# Start of RECORDS TO USE
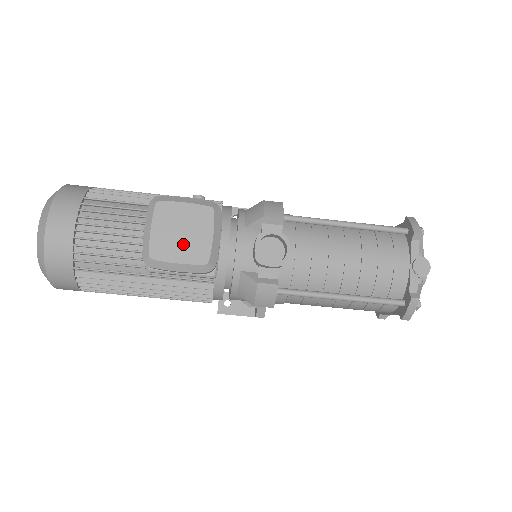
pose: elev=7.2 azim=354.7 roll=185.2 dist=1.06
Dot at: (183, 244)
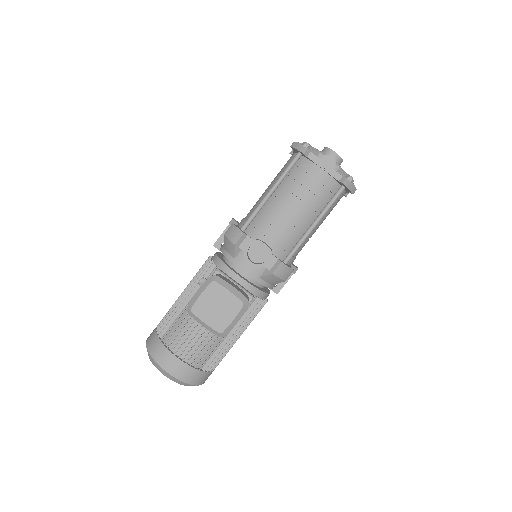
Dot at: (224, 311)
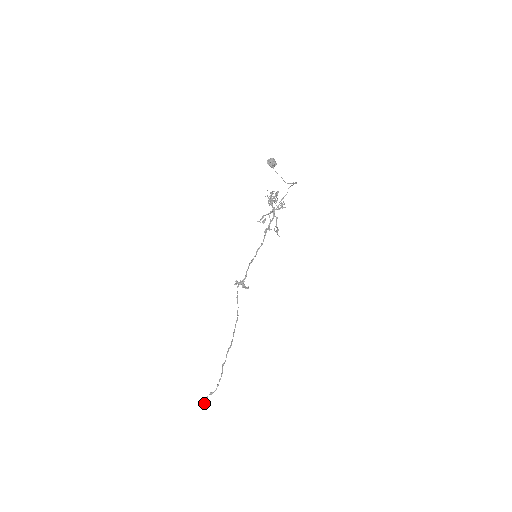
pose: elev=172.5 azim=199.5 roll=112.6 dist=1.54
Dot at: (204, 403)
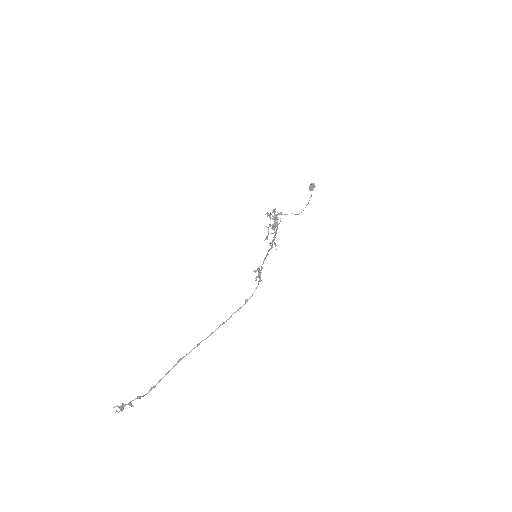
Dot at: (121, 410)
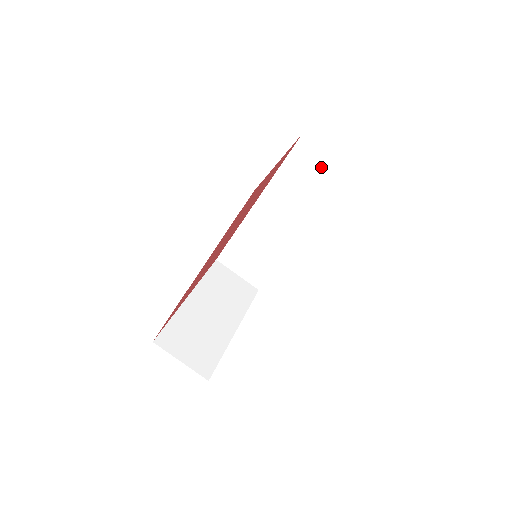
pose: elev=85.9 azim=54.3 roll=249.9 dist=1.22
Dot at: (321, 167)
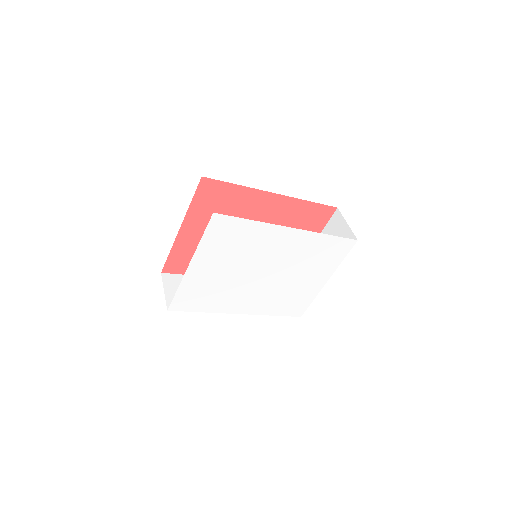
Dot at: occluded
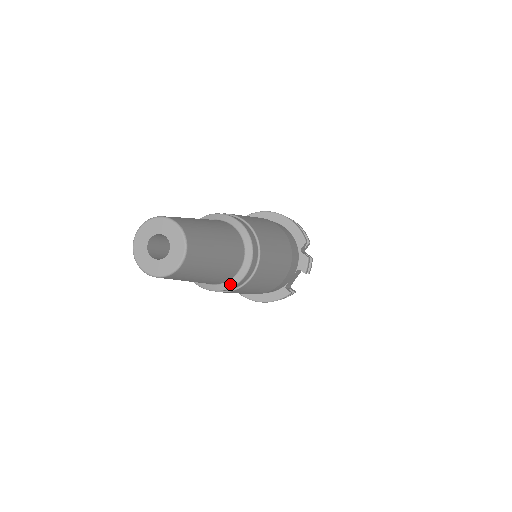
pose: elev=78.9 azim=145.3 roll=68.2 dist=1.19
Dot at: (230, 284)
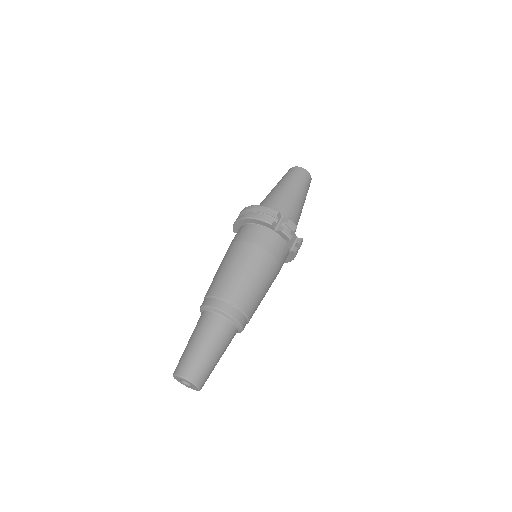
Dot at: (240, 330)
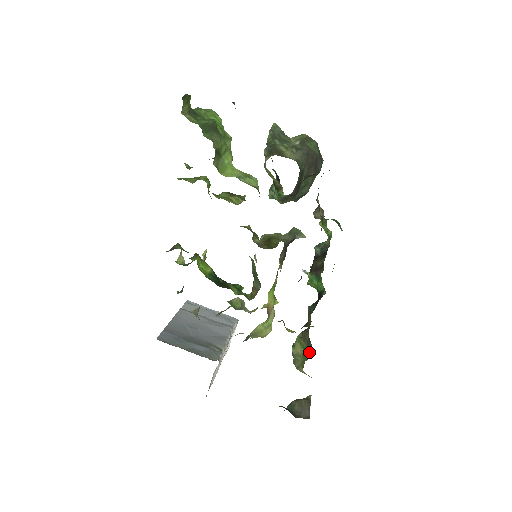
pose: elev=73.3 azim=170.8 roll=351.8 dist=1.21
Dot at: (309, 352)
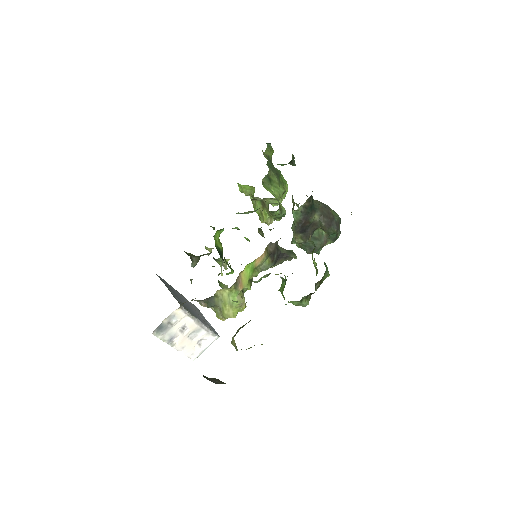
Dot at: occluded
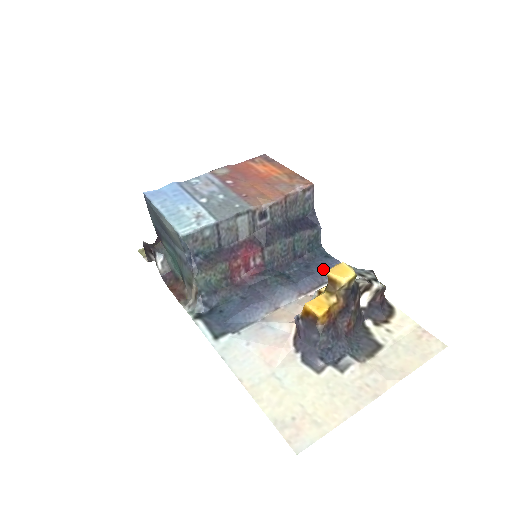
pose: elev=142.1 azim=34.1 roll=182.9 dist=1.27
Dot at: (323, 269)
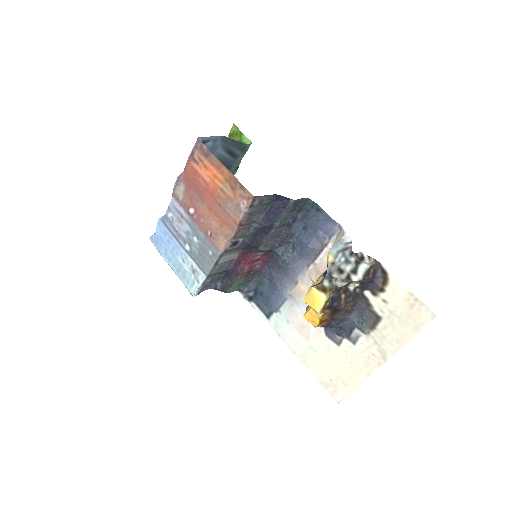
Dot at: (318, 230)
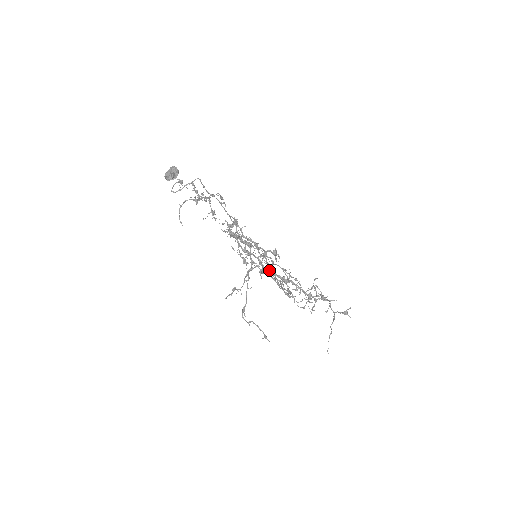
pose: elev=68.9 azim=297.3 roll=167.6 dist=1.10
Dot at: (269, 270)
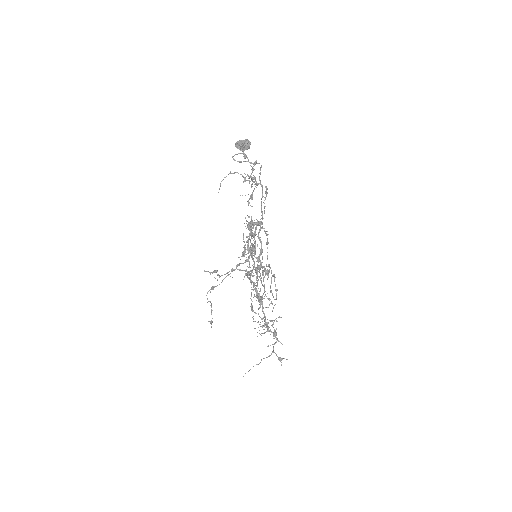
# End of RECORDS TO USE
WHAT IS EXPECTED:
Write out all the items above again, omitting the pictures, with each "pose" swapped for "view" and every other character unchanged.

COMPLETED TASK:
view: elev=7.2 azim=354.7 roll=185.2 dist=1.06
Dot at: (183, 244)
Dot at: (224, 311)
view: elev=172.5 azim=199.5 roll=112.6 dist=1.54
Dot at: (204, 403)
Dot at: (121, 410)
view: elev=85.9 azim=54.3 roll=249.9 dist=1.22
Dot at: (321, 167)
Dot at: occluded
view: elev=78.9 azim=145.3 roll=68.2 dist=1.19
Dot at: (230, 284)
Dot at: (240, 330)
view: elev=73.3 azim=170.8 roll=351.8 dist=1.21
Dot at: (309, 352)
Dot at: occluded
view: elev=142.1 azim=34.1 roll=182.9 dist=1.27
Dot at: (323, 269)
Dot at: (318, 230)
view: elev=68.9 azim=297.3 roll=167.6 dist=1.10
Dot at: (269, 270)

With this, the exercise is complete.